Les femmes vivant en ville sont-elles moins susceptibles de devenir mères que celles vivant dans les zones rurales ? C’est la thèse que défend une équipe internationale de recherche dans la revue Behavioral Ecology.
Dans une nouvelle étude publiée par Oxford University Press, des chercheurs l'université de l’université de Turku et de l'université d'Helsinki (Finlande) et de l'université d'État de Pennsylvanie (États-Unis) ont étudié un événement de migration interne massive qui s'est produit en Finlande pendant la Seconde Guerre mondiale. Ils en ont conclu qu’un rapport de masculinité biaisé par les femmes, c'est-à-dire le fait d'avoir plus de femmes que d'hommes dans une population, était à l’origine d’une baisse des naissances dans les villes.
Des données collectées après la Seconde Guerre mondiale
Après la Seconde Guerre mondiale, la Finlande a dû céder 10 % de son territoire à l’URSS, ce qui a entrainé la migration de 400 000 citoyens. Le gouvernement finlandais a alors en œuvre une loi de colonisation permettant à chaque villageois évacué de bénéficier en compensation de nouvelles terres à l’ouest du pays.
Pour mieux comprendre ces mouvements de population, les chercheurs ont consulté une base de données sur les évacués, qui ont répondu à des entretiens entre 1968 et 1970. Ils ont donc pu avoir accès à différences informations telles que leur nom, le sexe, leur année de mariage, leur nombre d’enfants, ainsi que les années et les noms de tous les endroits où la personne évacuée a vécu depuis sa naissance jusqu'au moment de l'entrevue.
Au total, les décisions en matière de reproduction et de dispersion de 8 296 femmes âgées de 19 à 42 ans, évacuées de 1945 à 1955, ont été étudiées. Les chercheurs ont mesuré les rapports de masculinité dans les lieux de résidence de ces femmes tout au long de cette période et ont estimé la probabilité pour les femmes de fonder une famille ou de se disperser.
Les femmes urbaines sont 15 % moins susceptibles d’avoir des enfants
Les chercheurs ont alors constaté que la probabilité de se reproduire était fortement influencée par le sex-ratio local, mais que cette relation différait entre les environnements ruraux et urbains. Ainsi, si un sex-ratio défavorable aux hommes diminuait la probabilité pour les femmes de se reproduire pour la première fois dans les environnements urbains, ce n'était pas le cas dans les zones rurales.

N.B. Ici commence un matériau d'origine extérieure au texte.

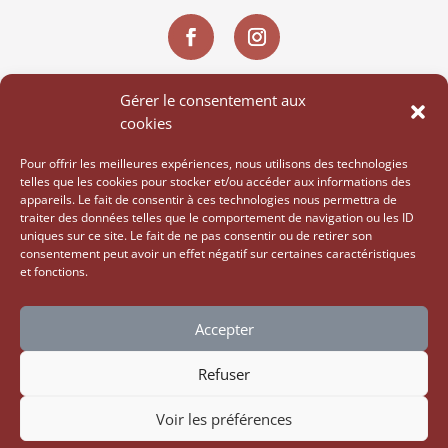
Gérer le consentement aux
cookies
Pour offrir les meilleures expériences, nous utilisons des technologies
telles que les cookies pour stocker et/ou accéder aux informations des
appareils. Le fait de consentir à ces technologies nous permettra de
traiter des données telles que le comportement de navigation ou les ID
uniques sur ce site. Le fait de ne pas consentir ou de retirer son
consentement peut avoir un effet négatif sur certaines caractéristiques
et fonctions.
Accepter
Politique de confidentialité
Refuser
Conditions d’utilisation
Voir les préférences
© 2026 Ael Photos, tous droits réservés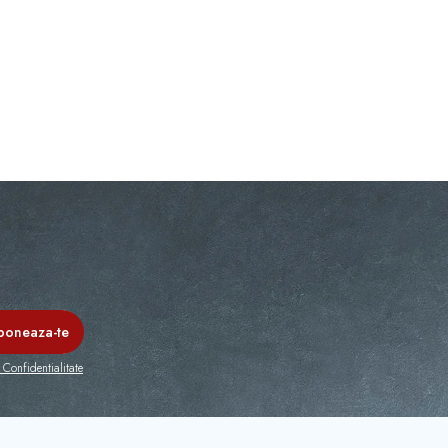
 Confidentialitate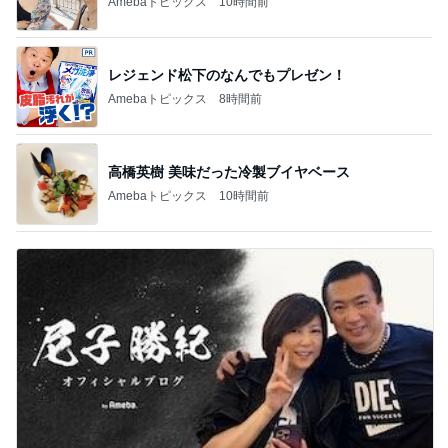
急上昇ランキング
すべて見る
1
2
3
4
5
EBiDAN 39&Ki
高山善廣
こいたん
島倉りか
つばきファク
DS
トリー
新登場ランキング
すべて見る
1
2
3
4
5
BEYOOOOO
島倉りか
ゆうこりん
石 安伊
蒼井心音
NDS
芸能人・有名人ブログ TOPへ
レジェンド松下のなんでもプレゼン！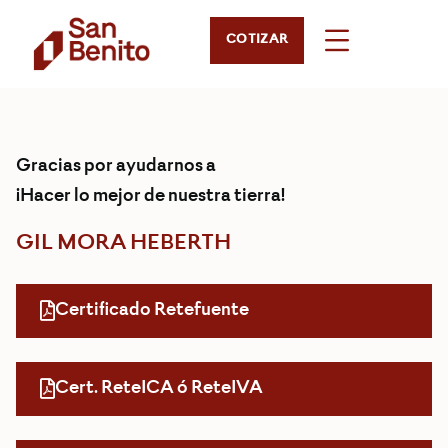
COTIZAR
Gracias por ayudarnos a
¡Hacer lo mejor de nuestra tierra!
GIL MORA HEBERTH
Certificado Retefuente
Cert. ReteICA ó ReteIVA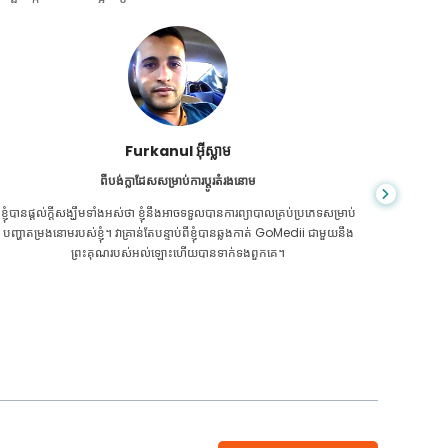
ជា សារ៉ាត់
ពីប្រទេសកម្ពុជាសម្រាប់ CKD
CKD គឺ​ជា​ស្ថានភាព​ពេញ​មួយ​ជីវិត​ដែល​កាន់តែ​អាក្រក់​ទៅៗ។ ខ្ញុំបានរងទុក្ខវាយូ
អ្នក​មិន​ដឹ
រហើយ ទីបំផុត GoMedii និងដៃគូរបស់គេម្នាក់នៅកម្ពុជា បានជួយខ្ញុំឱ្យដឹងថា វា
ក្រិន​ថ្លើម
ដល់ពេលថែរក្សាសុខភាពរបស់ខ្ញុំហើយ។
ទេ។ 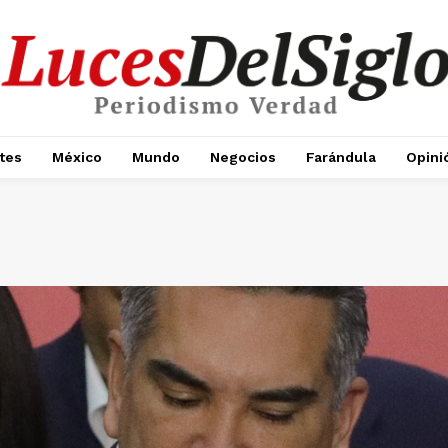
tes
México
Mundo
Negocios
Farándula
Opini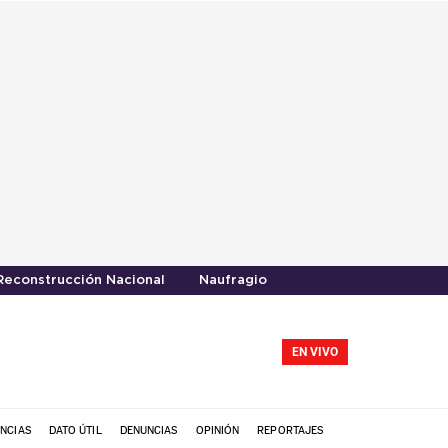
Reconstrucción Nacional
Naufragio
EN VIVO
NCIAS
DATO ÚTIL
DENUNCIAS
OPINIÓN
REPORTAJES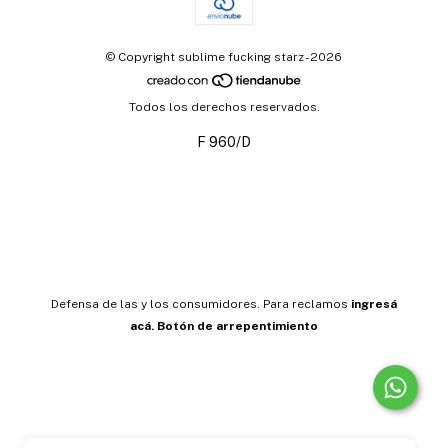
© Copyright sublime fucking starz - 2026
Todos los derechos reservados.
F 960/D
Defensa de las y los consumidores. Para reclamos
ingresá
acá.
Botón de arrepentimiento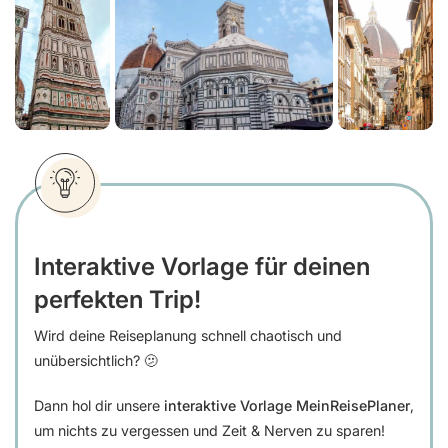
Interaktive Vorlage für deinen
perfekten Trip!
Wird deine Reiseplanung schnell chaotisch und
unübersichtlich? 🫤
Dann hol dir unsere
interaktive Vorlage MeinReisePlaner
,
um nichts zu vergessen und Zeit & Nerven zu sparen!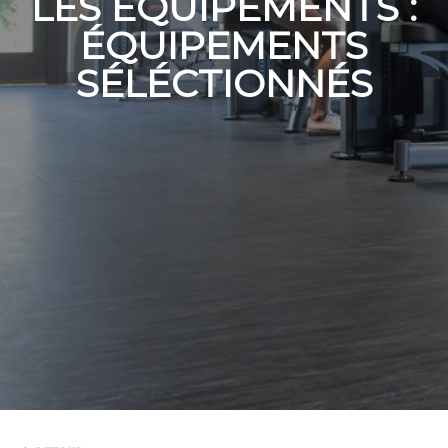
LES ÉQUIPEMENTS :
ÉQUIPEMENTS
SÉLÉCTIONNÉS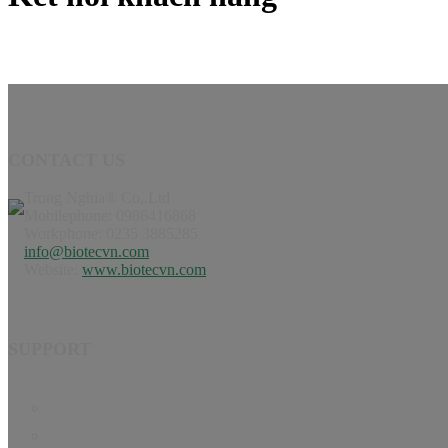
CONTACT US
Trong Nghia® Co,.Ltd
Mobilephone: 0986416868
Workphone: 0235 3885285
info@biotecvn.com
Website:
www.biotecvn.com
SUPPORT
Home
Product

À noter toutefois que les femmes ne se sont pas déplacées vers des zones où il y avait plus d'hommes, mais plutôt vers des zones urbaines, où ils étaient moins nombreux. Les chercheurs ont donc conclu que les femmes se sont probablement déplacées vers les zones urbaines pour des raisons de travail et d'éducation, mais qu'elles ont ensuite été confrontées à un marché concurrentiel pour trouver un conjoint et qu'elles étaient donc moins susceptibles d'avoir des enfants que les femmes qui vivaient en dehors des zones urbaines.
Dans l'ensemble, les femmes étaient 15 % moins susceptibles de se reproduire dans les zones urbaines que dans les zones rurales. Dans les villes, chaque pourcentage d'augmentation du nombre d'hommes dans la population augmentait de 2,7 % la probabilité pour les femmes d'avoir un premier enfant, alors que dans les zones rurales, l'augmentation n'était que de 0,4 %.
Selon les auteurs de l’étude, les conclusions tirées de ces données "historiques" sont tout à fait applicables aux environnements urbains actuels. Les femmes sont plus nombreuses que les hommes dans de nombreuses villes des pays en développement et des pays développés, et il se peut qu'elles se trouvent dans la même situation difficile que les Finlandaises il y a plusieurs décennies.